* _EXTRAIT À LIRE_:

▽

Le maire toulousain Étienne Billières transforma durablement la ville entre 1925 et 1940. Soutenu par une équipe populaire, il fit naître écoles, cités-jardins et équipements modernes.
Lors d’un récent entretien, Rémy Pech, professeur émérite d’histoire à l’université Toulouse-Jean-Jaurès, a évoqué la trajectoire politique et humaine d’un maire injustement méconnu : Étienne Billières. À la question de savoir si son parcours est exemplaire, la réponse de l’historien est immédiate : « Vous savez, il n’y a eu que deux hommes politiques élus trois fois au premier tour à la mairie de Toulouse : Dominique Baudis et Étienne Billières… c’est un signe, non ? »
Pourtant, à partir de 1925, le contexte politique n’était pas favorable : tensions entre socialistes – de la SFIO, précise Rémy Pech – et radicaux soutenus par La Dépêche ; croissance rapide d’une ville en pleine industrialisation, confrontée au manque de logements, d’équipements scolaires, sportifs et culturels ; chômage massif et montée du nazisme et du fascisme. Pour comprendre les clés de sa réussite, l’historien souligne son ancrage populaire à Saint-Cyprien et rappelle qu’il mena une liste représentative, comprenant treize employés et sept ouvriers sur trente-six élus — une véritable mixité sociale érigée en modèle de gouvernance.

△

* _CONSIGNE_: Recopiez intégralement le texte ci-dessus sur le maire Étienne Billières, sans en modifier un seul mot ni un signe de ponctuation.

* _DONNÉES FOURNIES_:
▽

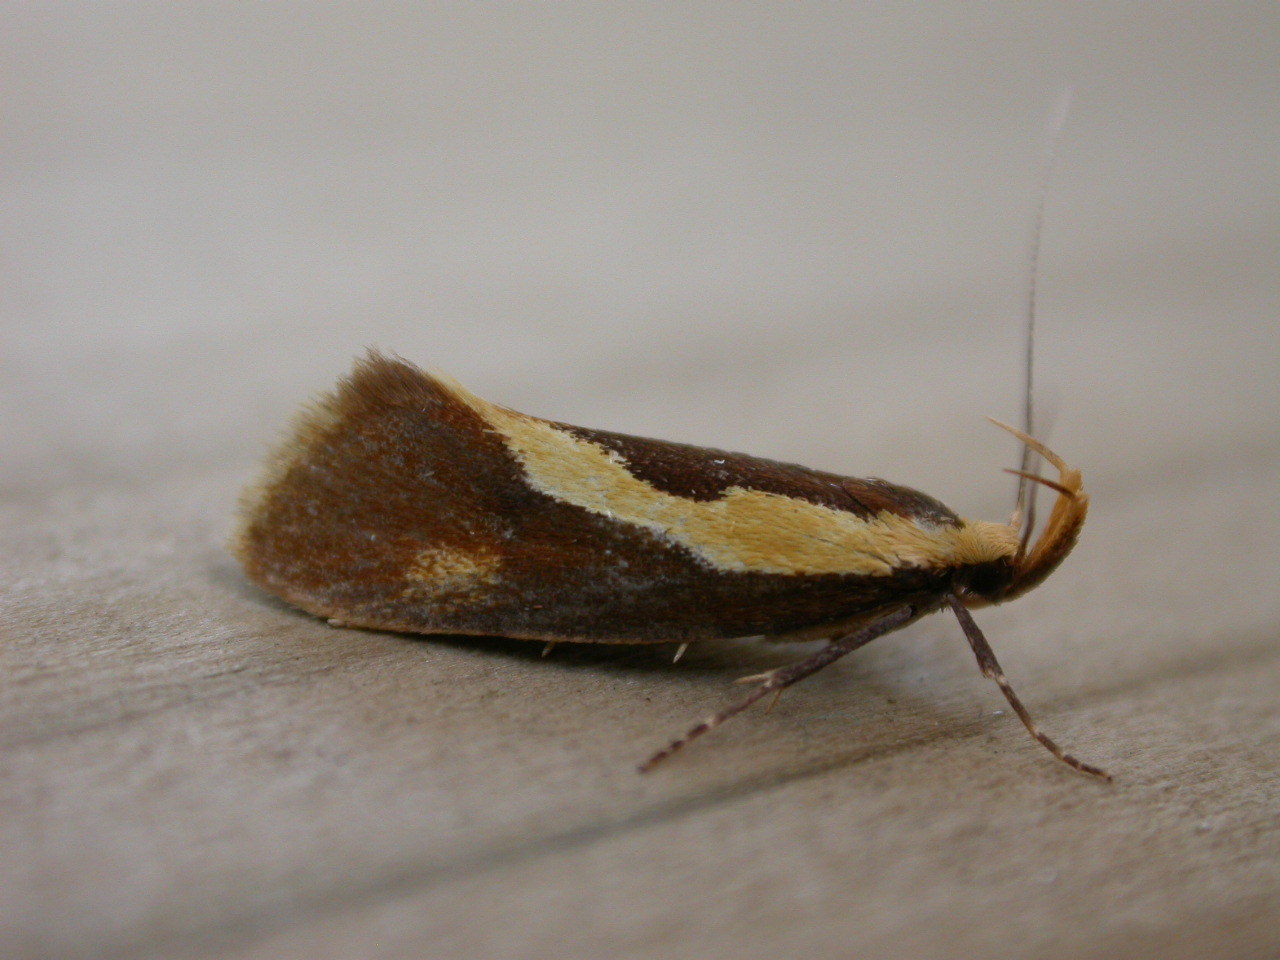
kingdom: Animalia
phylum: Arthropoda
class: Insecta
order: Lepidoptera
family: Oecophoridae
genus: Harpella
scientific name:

△

* _TRAVAIL RÉALISÉ_:
Le maire toulousain Étienne Billières transforma durablement la ville entre 1925 et 1940. Soutenu par une équipe populaire, il fit naître écoles, cités-jardins et équipements modernes.
Lors d’un récent entretien, Rémy Pech, professeur émérite d’histoire à l’université Toulouse-Jean-Jaurès, a évoqué la trajectoire politique et humaine d’un maire injustement méconnu : Étienne Billières. À la question de savoir si son parcours est exemplaire, la réponse de l’historien est immédiate : « Vous savez, il n’y a eu que deux hommes politiques élus trois fois au premier tour à la mairie de Toulouse : Dominique Baudis et Étienne Billières… c’est un signe, non ? »
Pourtant, à partir de 1925, le contexte politique n’était pas favorable : tensions entre socialistes – de la SFIO, précise Rémy Pech – et radicaux soutenus par La Dépêche ; croissance rapide d’une ville en pleine industrialisation, confrontée au manque de logements, d’équipements scolaires, sportifs et culturels ; chômage massif et montée du nazisme et du fascisme. Pour comprendre les clés de sa réussite, l’historien souligne son ancrage populaire à Saint-Cyprien et rappelle qu’il mena une liste représentative, comprenant treize employés et sept ouvriers sur trente-six élus — une véritable mixité sociale érigée en modèle de gouvernance.